Auf Verpackungsmission - Wenn alle an einem Strang ziehen

Vermeidung vor dem Recycling: umdenken, querdenken, andersdenken – dann klappt’s auch mit dem Plastikausstieg. Wenn auch vielleicht nicht sofort, so kann doch über die Zeit das Verhalten von Konsumenten auch an der Obst- und Gemüsetheke der Weg zu Vermeidung nachhaltig beeinflusst werden. Und wenn’s mit der Vermeidung durch den Konsumenten mal nicht klappen sollte, geht ALDI sogar noch einen Schritt weiter. Das Unternehmen bindet u. a. mit Henkel einen Lieferanten ein. Beide beteiligen sich aktiv und finanziell an Kampagnen zur Wiederverwendung und zum Recycling und nutzen dazu die Kompetenz des Sozialunternehmens Plastic Bank.

Bild: Pixabay, lizensfreie Bilder

Allein in Deutschland wurden im Jahr 2018 nach Angeben des Bundesumweltministeriums drei Milliarden dünne Plastiktüten verwendet – 37 Beutel pro Kunde!


Während die Anzahl der verkauften Plastiktüten an den Kassen durch die Einführung einer Gebühr – meist 20 Cent - nachhaltig gesunken ist, bleibt der Griff zu den bislang in den meisten Supermärkten kostenlos angebotenen dünnen Plastikbeuteln an Obst- und Gemüsetheken. Die Zahl stieg zuletzt, weil viele Kunden nun auf die kostenlosen Beutel vermehrt zugreifen. Denn damit lassen sich ja auch andere Einkäufe transportieren.

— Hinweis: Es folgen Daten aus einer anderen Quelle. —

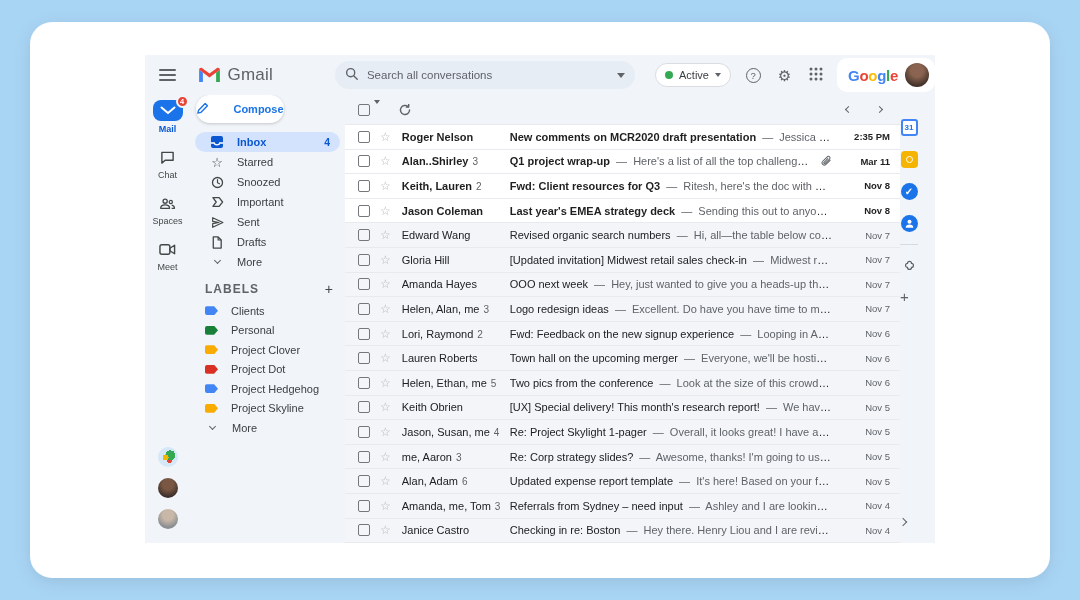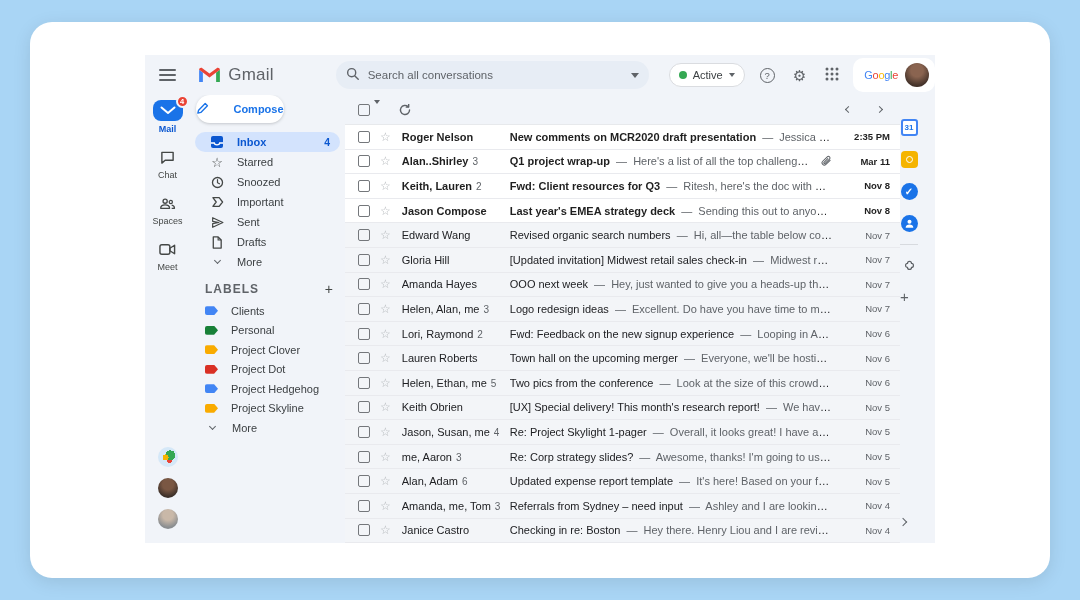--- a/index.html
+++ b/index.html
@@ -25,7 +25,7 @@
   .help-circle{width:15px;height:15px;border:1.5px solid #5F6368;border-radius:50%;font-size:9.5px;display:flex;align-items:center;justify-content:center;color:#5F6368}
   .gear{font-size:15px;line-height:1}
   .gbox{margin-left:12px;height:34px;background:#fff;border-radius:10px;display:flex;align-items:center;padding:0 6px 0 11px;gap:7px;cursor:pointer}
-  .glogo{font-size:11px;font-weight:400;letter-spacing:-.3px}
+  .glogo{font-size:15px;font-weight:700;letter-spacing:-.3px}
   .avatar{width:24px;height:24px;border-radius:50%;background:radial-gradient(circle at 50% 32%,#8a6450 30%,#46342b 72%,#2c211c 100%)}
   
   .app-body{flex:1;display:flex;min-height:0}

Das ist mit ein Grund, warum dies seit Mitte Juni bei ALDI NORD und SÜD „kostenlos“ nun Geschichte ist. Denn seit dieser Zeit fällt bei der Nutzung der dünnen Tüten eine Gebühr von einem Cent pro Tüte an. Das macht zwar keinen Kunden arm, jedoch soll dieser symbolische Preis das Bewusstsein der Kunden schärfen und sie - hoffentlich - dazu bewegen, mehrfach nutzbare Obst- und Gemüsenetze beim Einkauf mitzuführen.


Aber auch andere Anbieter wie beispielsweise REAL gehen Wege zu Plastikvermeidung. REAL möchte bis 2020 die Plastikbeutel in der Obst- und Gemüseabteilung ganz abschaffen und durch Papierbeutel ersetzen. Diese sind zum Beispiel bei EDEKA bereits in vielen Märkten optional vorhanden.


Plastic Bank – aus Plastikmüll wird Geld!


Das allein wäre aber noch lange keine Mission. Rund wird die Sache dadurch, in dem ALDI SÜD, Henkel und das Sozialunternehmen „Plastic Bank“ ein gemeinsames Ziel verfolgen: Plastikmüll zu sammeln, bevor er ins Meer gelangt und gleichzeitig eine Chance für Menschen in Armut zu bieten, die dann vor Ort für das gesammelte Plastik Geld oder auch wichtige Sachleistungen bekommen.


Durch eine Einrichtung auf Haiti hat Henkel bereits dafür gesorgt, dass bisher schon über 100 Tonnen Plastik nicht ins Meer gelangen. ALDI SÜD finanziert eine Sammelstelle auf den Philippinen. Auch diese hat ein Sammelvolumen von jährlich über 100 Tonnen.


Plastik raus!


Darüber hinaus bietet ALDI immer mehr Produkte an, deren Hersteller sich - so wie Henkel mit der Produktlinie pro nature - dem Umweltschutz verpflichten. So bestehen bei Henkel z. B. die Flaschenkörper dieser Produktlinie aus 100 % recyceltem Plastik und der Inhalt der Flaschen zu mindestens 95,5 % aus naturbasierten Inhaltsstoffen. Henkel-Produkte werden auch in anderen Märkten angeboten


Ein Einkaufs-Tipp von Effektvoll News: In vielen Märkten werden am Ende der Kassen leere Kartonagen aufbewahrt. Ein Blick vor dem Einkauf und der Griff zu einer vielleicht vorhandenen leeren Kiste aus Karton vermeidet Plastik ebenfalls.